*** Data excerpt ***

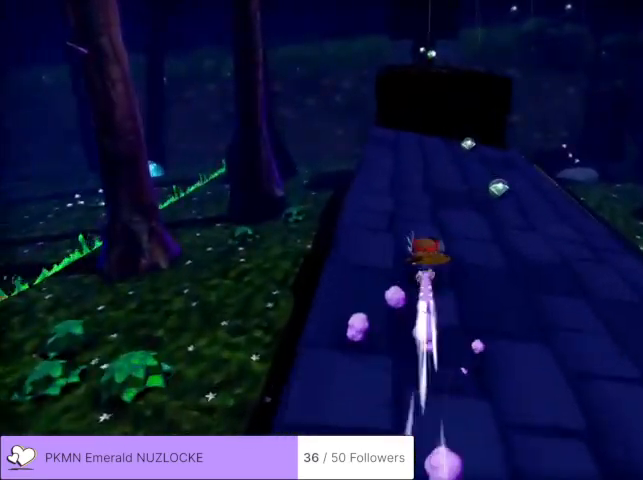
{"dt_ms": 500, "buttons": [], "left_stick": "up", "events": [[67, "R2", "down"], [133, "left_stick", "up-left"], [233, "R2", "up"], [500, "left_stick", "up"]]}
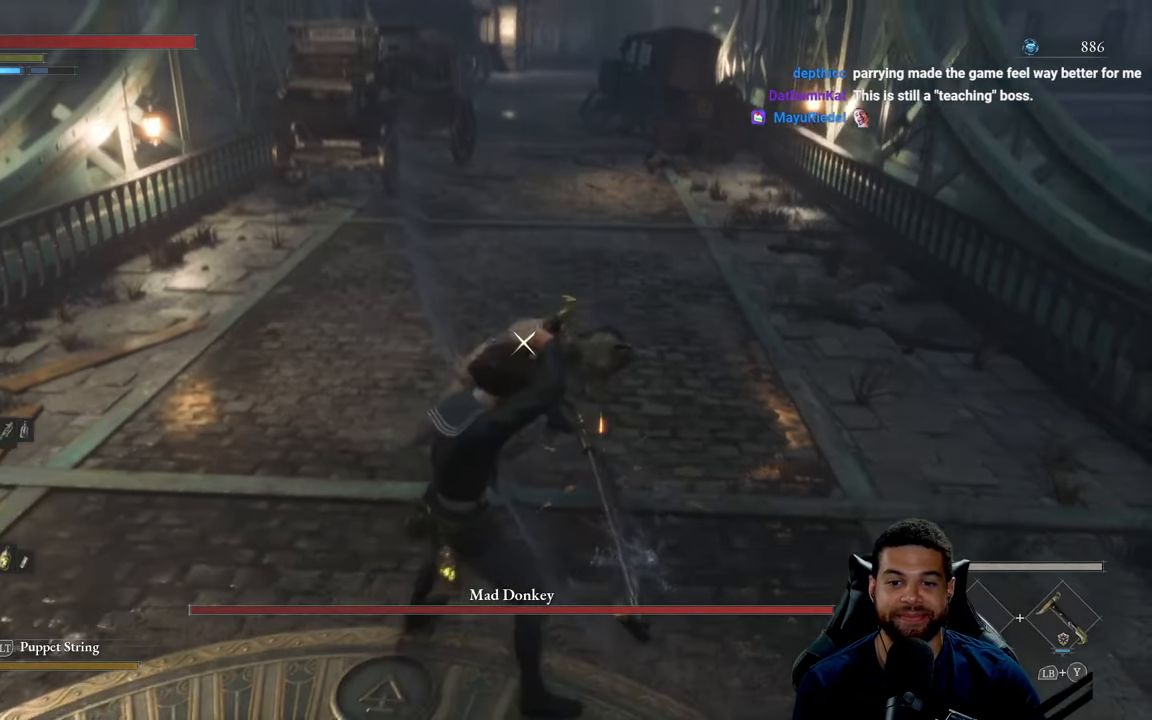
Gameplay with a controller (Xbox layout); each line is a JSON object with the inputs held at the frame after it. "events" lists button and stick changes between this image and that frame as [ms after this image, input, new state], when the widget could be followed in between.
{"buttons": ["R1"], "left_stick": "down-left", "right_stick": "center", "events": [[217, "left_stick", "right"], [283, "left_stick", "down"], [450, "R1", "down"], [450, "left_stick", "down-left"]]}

*** End of Data excerpt ***

Only these lines belong in the answer: the first line of the listing above through the line holding "Gameplay with a", printed exactly and without pictures.

> [Result of the task]
{"dt_ms": 500, "buttons": [], "left_stick": "up", "events": [[67, "R2", "down"], [133, "left_stick", "up-left"], [233, "R2", "up"], [500, "left_stick", "up"]]}
Gameplay with a controller (Xbox layout); each line is a JSON object with the inputs held at the frame after it. "events" lists button and stick changes between this image and that frame as [ms after this image, input, new state], when the widget could be followed in between.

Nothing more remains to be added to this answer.